__Your goal__.
From the material below, pick out each line that contains the word "left" and copy those lines.

__Data to use__.
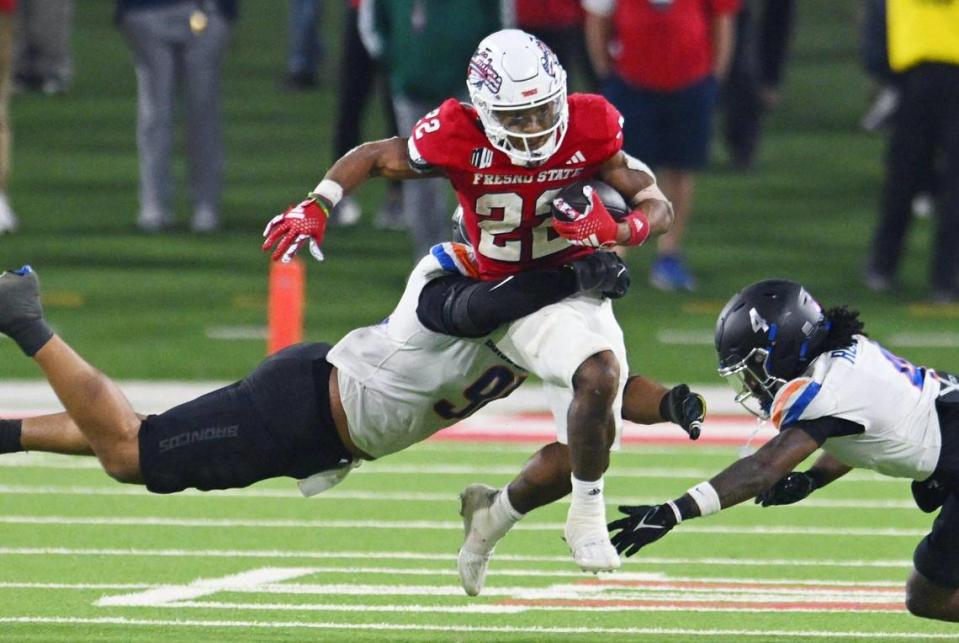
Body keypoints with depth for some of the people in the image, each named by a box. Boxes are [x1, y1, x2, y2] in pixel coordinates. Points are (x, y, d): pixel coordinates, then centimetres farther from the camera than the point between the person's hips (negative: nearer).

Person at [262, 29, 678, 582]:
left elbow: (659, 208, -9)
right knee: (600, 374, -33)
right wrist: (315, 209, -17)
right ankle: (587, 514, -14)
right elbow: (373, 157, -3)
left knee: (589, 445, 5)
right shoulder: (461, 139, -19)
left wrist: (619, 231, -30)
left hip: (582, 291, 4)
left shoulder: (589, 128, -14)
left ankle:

__Written answer__.
left elbow: (659, 208, -9)
left knee: (589, 445, 5)
left wrist: (619, 231, -30)
left hip: (582, 291, 4)
left shoulder: (589, 128, -14)
left ankle:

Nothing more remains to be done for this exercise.